--- Extracted information Enclosed Below ---

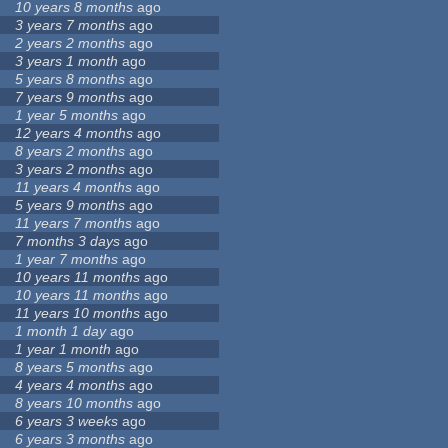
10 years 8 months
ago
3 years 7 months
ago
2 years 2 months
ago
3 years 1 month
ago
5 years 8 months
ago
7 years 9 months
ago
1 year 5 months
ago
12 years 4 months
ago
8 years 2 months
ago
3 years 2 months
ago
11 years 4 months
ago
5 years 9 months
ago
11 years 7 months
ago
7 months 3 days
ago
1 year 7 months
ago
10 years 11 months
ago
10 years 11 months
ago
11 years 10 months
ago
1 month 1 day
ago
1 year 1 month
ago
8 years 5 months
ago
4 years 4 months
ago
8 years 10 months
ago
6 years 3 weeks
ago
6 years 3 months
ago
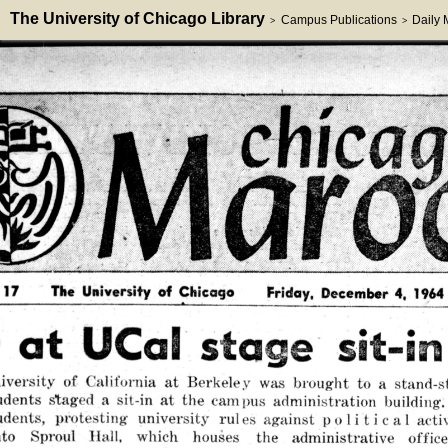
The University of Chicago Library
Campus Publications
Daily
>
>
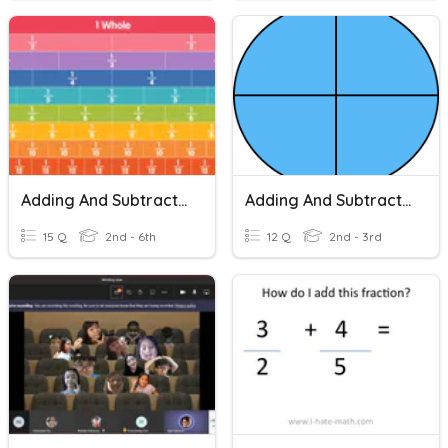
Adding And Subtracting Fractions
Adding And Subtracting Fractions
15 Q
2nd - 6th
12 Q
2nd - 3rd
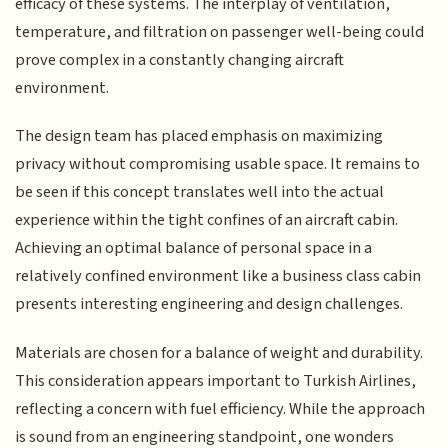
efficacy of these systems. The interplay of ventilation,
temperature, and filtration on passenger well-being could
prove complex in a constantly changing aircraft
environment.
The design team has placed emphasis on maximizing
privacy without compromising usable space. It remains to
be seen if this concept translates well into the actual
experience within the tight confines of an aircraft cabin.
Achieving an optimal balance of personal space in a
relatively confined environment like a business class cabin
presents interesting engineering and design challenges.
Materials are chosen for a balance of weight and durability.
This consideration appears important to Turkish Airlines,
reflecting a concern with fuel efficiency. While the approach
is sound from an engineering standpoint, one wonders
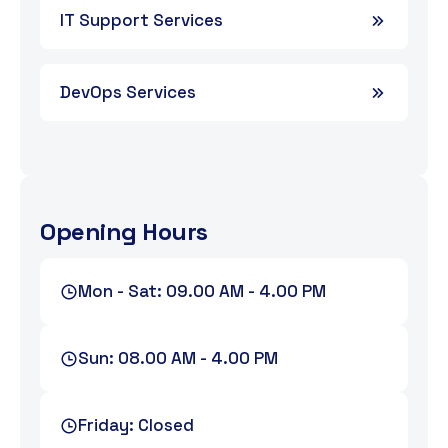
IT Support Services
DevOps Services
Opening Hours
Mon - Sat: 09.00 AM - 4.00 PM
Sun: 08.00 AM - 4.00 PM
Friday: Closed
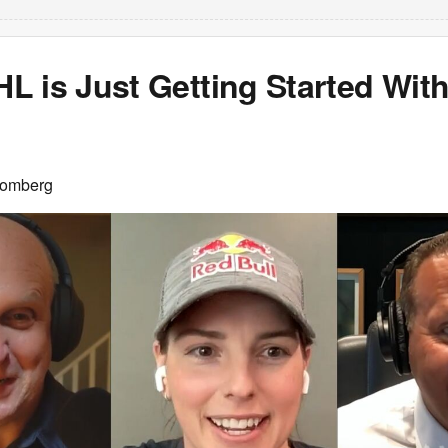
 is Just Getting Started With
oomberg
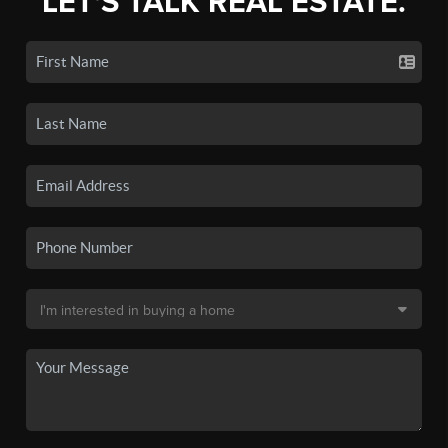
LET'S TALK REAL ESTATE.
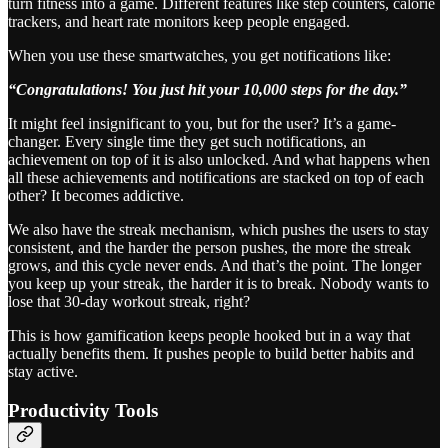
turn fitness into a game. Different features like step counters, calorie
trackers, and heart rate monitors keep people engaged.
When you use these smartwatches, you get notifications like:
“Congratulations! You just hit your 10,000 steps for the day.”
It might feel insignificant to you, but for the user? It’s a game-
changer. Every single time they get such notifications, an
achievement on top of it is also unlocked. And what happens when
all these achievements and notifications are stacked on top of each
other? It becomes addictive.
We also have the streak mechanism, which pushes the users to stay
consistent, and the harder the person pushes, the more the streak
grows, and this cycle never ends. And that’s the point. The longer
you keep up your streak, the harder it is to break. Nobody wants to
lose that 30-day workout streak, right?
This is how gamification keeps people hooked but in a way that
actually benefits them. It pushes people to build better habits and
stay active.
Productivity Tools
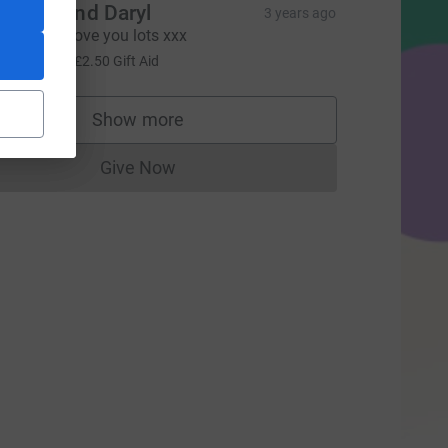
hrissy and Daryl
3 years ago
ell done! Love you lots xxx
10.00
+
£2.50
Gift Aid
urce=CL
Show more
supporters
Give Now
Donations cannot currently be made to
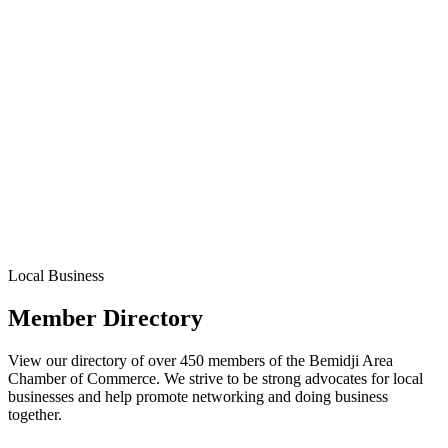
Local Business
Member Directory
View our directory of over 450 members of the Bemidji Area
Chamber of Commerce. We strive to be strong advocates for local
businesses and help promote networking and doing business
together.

--- End of Enclosed Extracted information ---

» **Instructions to follow**
Copy every line of the data above in which the string "your" appears.

» **Solution**
“Congratulations! You just hit your 10,000 steps for the day.”
you keep up your streak, the harder it is to break. Nobody wants to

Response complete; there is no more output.